> _ABOUT THIS TASK_
According to the text on Dante's Inferno, in what year was the Inferno completed?

> _TEXT UNDER STUDY_

GIVING THE WORLD HELL

At the beginning of the Inferno, we are introduced to a man who could well be our contemporary. In the middle of his life he is lost, conflicted about the direction he should take, and menaced by opponents. A lion, a she-wolf, and a leopard confront him, and he is nearly done for when suddenly a figure appears. It is the Roman poet Virgil, who will be his guide through the dark landscape which lies ahead of him: a voyage through Hell.

The Inferno, completed in 1314, is only the first third of Dante’s great work, The Divine Comedy. In the second and third sections, Dante voyages through Purgatory, and finally to Paradise. While for many readers Dante’s first journey is the most interesting, it is useful to remember that in Dante’s time the blessings of paradise were the sole justification for Dante’s intrepid travels. The three-part structure of The Divine Comedy was crucial to Dante’s authorial vision, and the focus on the number three, which has great significance in Christian theology, extended into the smallest details of the work. While this translation is rendered as a prose narrative, the original work is an epic poem, employing a terza rima verse structure. Each stanza of the poem consists of three lines, the first and third of which rhyme together, while the middle line rhymes with the first and third lines of the following three-line stanza. Each book of The Divine ComedyInferno, Purgatorio, Paradiso—consists of thirty-three roughly coequal cantos which, added together, total ninety-nine cantos. Add the one introductory canto, you have a total of one hundred. This number, ten times itself, was considered perfect in medieval mystical thought. The entire poem, therefore, can be seen as an elaborately wrought divine puzzle and an intricately worked prayer to God.

> _DATA TO EXAMINE_

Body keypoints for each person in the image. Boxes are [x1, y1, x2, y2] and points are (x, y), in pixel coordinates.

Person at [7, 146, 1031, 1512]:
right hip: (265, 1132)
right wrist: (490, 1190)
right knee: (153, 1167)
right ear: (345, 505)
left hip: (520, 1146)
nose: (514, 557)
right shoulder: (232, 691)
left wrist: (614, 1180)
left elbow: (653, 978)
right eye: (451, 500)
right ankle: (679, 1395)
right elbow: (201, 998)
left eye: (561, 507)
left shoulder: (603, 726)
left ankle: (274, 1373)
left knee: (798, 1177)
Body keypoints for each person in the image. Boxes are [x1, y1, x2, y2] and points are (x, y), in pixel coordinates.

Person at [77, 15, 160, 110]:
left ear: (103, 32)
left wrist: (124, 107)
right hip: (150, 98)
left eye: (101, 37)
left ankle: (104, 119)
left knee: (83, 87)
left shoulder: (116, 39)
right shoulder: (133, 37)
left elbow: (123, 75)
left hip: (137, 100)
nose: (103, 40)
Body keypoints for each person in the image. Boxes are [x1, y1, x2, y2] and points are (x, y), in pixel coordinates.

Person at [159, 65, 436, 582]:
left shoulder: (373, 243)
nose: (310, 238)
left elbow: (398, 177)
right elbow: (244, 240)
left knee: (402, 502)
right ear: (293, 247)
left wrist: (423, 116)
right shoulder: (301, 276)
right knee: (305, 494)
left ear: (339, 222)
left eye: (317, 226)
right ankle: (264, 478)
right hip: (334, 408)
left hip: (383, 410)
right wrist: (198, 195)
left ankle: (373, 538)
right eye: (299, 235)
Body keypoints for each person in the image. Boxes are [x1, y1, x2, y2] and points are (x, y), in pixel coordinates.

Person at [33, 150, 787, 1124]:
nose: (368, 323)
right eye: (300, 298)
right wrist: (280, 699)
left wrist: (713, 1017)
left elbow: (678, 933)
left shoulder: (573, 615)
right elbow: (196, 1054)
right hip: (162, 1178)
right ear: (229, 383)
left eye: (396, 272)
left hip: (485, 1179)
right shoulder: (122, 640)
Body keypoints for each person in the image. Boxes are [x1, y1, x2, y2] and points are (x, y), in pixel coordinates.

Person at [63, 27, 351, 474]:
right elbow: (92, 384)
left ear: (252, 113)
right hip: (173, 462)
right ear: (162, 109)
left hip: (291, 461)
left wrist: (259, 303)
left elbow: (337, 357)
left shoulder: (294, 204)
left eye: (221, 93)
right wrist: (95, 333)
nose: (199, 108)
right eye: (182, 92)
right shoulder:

> _TASK RESPONSE_
1314